Valery Gergiev, a Russian conductor, has been issued a public ultimatum to denounce Putin or lose his job after his management terminated him due to his strong relations to the President.

Valery Gergiev, Russia’s most famous conductor, has been dropped by his management because to his close relations to Russian President Vladimir Putin, and he is facing a deadline to openly oppose Putin or risk losing yet another role in his career.

Over the last week, the 68-year-old Russian, a long-time friend and supporter of Putin, has come under increasing pressure to condemn Russia’s invasion of Ukraine.

He’s been pulled from shows all across the world, and if he doesn’t condemn Putin’s aggressiveness within the next 24 hours, he’ll suffer severe professional consequences.

Marcus Felsner, Gergiev’s management, stated on Sunday that he would be dismissing the maestro, whom he described as “the greatest conductor alive and an exceptional human being with a strong sense of decency,” but who “would not, or cannot” work with the orchestra.

Marcus Felsner, Gergiev’s manager, announced on Sunday that he would be dropping the conductor, whom he described as “the greatest conductor alive and an extraordinary human being with a profound sense of decency,” but who “will not, or cannot, publicly end his long-expressed support for a regime that has come to commit such crimes.”

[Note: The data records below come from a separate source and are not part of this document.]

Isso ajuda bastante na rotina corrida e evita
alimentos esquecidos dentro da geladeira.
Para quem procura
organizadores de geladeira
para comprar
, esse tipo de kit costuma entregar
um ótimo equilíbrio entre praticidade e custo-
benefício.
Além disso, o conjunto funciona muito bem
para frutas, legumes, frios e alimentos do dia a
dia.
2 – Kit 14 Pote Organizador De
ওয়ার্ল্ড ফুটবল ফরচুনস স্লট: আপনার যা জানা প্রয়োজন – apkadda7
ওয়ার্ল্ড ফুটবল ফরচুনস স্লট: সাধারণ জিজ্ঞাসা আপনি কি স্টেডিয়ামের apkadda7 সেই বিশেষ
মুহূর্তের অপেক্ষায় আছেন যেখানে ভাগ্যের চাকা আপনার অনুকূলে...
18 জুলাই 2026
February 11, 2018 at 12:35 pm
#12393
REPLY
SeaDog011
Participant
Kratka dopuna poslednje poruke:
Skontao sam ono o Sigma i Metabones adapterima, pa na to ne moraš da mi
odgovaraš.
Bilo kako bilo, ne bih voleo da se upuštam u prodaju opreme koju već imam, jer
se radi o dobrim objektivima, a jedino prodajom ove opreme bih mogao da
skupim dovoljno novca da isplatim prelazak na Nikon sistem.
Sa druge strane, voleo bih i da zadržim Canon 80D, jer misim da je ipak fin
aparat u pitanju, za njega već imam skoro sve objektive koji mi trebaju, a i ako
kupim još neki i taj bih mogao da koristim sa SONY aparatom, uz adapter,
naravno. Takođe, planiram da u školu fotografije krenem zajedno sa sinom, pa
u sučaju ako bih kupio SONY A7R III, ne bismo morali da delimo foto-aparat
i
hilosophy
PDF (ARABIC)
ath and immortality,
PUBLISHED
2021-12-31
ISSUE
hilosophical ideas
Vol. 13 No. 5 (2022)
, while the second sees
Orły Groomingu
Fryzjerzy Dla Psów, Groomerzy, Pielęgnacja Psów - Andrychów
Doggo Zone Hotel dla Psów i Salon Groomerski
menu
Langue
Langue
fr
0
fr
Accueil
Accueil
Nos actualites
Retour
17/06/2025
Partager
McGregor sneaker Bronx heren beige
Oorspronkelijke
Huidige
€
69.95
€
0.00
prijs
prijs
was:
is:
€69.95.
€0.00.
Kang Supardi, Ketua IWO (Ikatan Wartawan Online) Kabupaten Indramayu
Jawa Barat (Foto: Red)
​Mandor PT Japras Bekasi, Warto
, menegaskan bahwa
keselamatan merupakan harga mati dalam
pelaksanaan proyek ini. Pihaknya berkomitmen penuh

“It has become impossible for us, and clearly unwelcome, to defend the interests of Maestro Gergiev in light of the criminal war waged by the Russian regime against the democratic and independent nation of Ukraine, and against the European open society as a whole,” Felsner said in a statement, calling it “the saddest day of my professional life.”

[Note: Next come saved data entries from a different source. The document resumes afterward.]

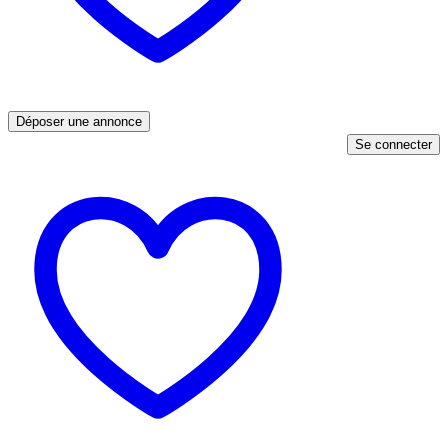
Déposer une annonce
Se connecter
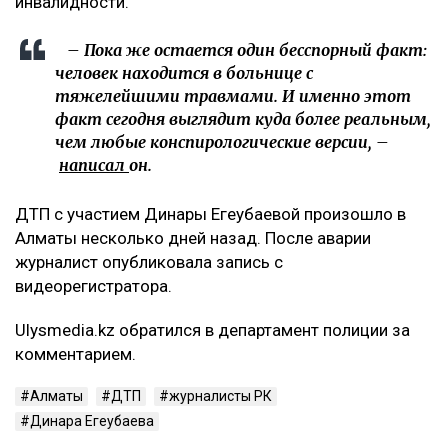
При этом Арсен Сарсеков сообщил, что
пострадавший получил тяжелые травмы. По его
словам, у мужчины диагностировали сотрясение
головного мозга, множественные ушибы внутренних
органов, переломы ребер с обеих сторон, а также
сложный перелом коленного сустава с разрывом
связок. Врачи, как утверждает Сарсеков, не
исключают, что последствия могут привести к
инвалидности.
– Пока же остается один бесспорный факт:
человек находится в больнице с
тяжелейшими травмами. И именно этот
факт сегодня выглядит куда более реальным,
чем любые конспирологические версии, –
написал
он.
ДТП с участием Динары Егеубаевой произошло в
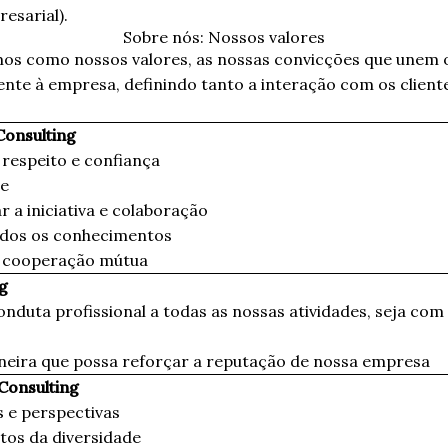
esarial).
Sobre nós: Nossos valores
os como nossos valores, as nossas convicções que unem o
nte à empresa, definindo tanto a interação com os client
onsulting
respeito e confiança
te
a iniciativa e colaboração
todos os conhecimentos
e cooperação mútua
g
onduta profissional a todas as nossas atividades, seja com
ira que possa reforçar a reputação de nossa empresa
Consulting
s e perspectivas
tos da diversidade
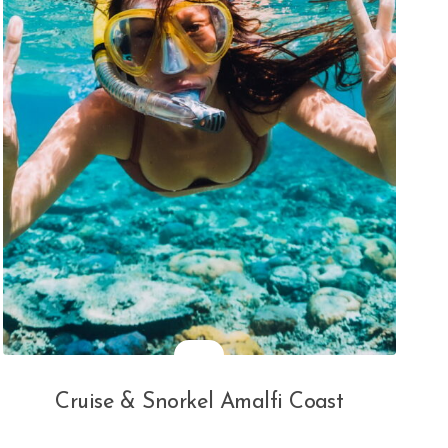
Cruise & Snorkel Amalfi Coast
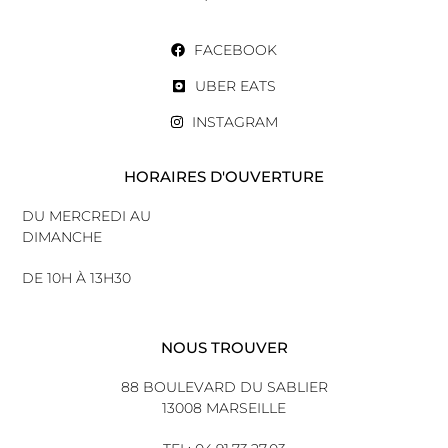
FACEBOOK
UBER EATS
INSTAGRAM
HORAIRES D'OUVERTURE
DU MERCREDI AU
DIMANCHE
DE 10H À 13H30
NOUS TROUVER
88 BOULEVARD DU SABLIER
13008 MARSEILLE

The move by Gergiev’s management comes just days before the mayor of Munich, Dieter Reiter, sets a Monday deadline for Gergiev to formally repudiate the invasion. Reiter stated that if Gergiev does not comply, he will be fired as the Munich Philharmonic’s head conductor.

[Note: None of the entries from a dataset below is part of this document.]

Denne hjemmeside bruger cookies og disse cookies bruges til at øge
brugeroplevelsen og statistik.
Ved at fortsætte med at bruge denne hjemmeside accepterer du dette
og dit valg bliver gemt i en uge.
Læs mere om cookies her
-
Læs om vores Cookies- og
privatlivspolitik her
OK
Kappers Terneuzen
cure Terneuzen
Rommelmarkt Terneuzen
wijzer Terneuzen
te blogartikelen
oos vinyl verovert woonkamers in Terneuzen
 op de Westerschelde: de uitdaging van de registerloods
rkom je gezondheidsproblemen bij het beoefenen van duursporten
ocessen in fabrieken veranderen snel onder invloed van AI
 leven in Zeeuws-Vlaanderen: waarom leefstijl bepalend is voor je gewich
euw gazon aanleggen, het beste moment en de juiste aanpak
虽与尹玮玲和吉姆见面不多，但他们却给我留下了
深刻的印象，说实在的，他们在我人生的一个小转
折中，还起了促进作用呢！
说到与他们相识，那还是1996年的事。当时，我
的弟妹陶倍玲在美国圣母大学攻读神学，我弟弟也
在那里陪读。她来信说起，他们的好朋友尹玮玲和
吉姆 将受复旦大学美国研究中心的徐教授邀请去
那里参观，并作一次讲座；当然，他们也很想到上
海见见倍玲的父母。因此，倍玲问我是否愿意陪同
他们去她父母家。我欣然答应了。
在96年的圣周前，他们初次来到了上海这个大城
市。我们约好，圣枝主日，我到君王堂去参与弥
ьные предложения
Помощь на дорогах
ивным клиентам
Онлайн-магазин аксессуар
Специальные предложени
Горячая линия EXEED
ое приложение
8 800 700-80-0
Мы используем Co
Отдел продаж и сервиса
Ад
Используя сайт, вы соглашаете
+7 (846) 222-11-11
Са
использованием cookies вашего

Gergiev was “lightly booed” at a performance of Tchaikovsky’s opera The Queen of Spades at La Scala last Wednesday, according to Italian press.

As Russian tanks pushed into Ukraine the next day, Milan’s mayor, Giuseppe Sala, who is also the president of the city’s La Scala opera theater, encouraged Gergiev to criticize Russia’s invasion, warning that if he did not, “the collaboration will be over.”

On Friday, a La Scala representative told Variety that Gergiev had not yet answered and that if he did not speak out, he would be removed from a performance on March 5th. “We have yet to receive his response. We will be compelled to locate another conductor if he does not respond to our request,” stated the spokeswoman.

The Rotterdam Philharmonic Orchestra, which has hosted an annual Gergiev festival since 1996, has also stated that if he continues to support Putin, the festival would be canceled in September.

Gergiev is the music director of St Petersburg’s Mariinsky Theatre and a Russian Federation Hero of Labor. Since the early 1990s, he has been close to Putin and has openly backed him.

Gergiev is the music director of St Petersburg’s Mariinsky Theatre and a laureate of the Russian Federation’s Hero of Labor award. He has been close to Putin since the early 1990s and has publicly supported him on numerous occasions, including in a television ad for his 2012 presidential campaign, supporting the annexation of Crimea in 2014, and performing a patriotic concert in Palmyra, Syria, shortly after Russian airstrikes in 2016.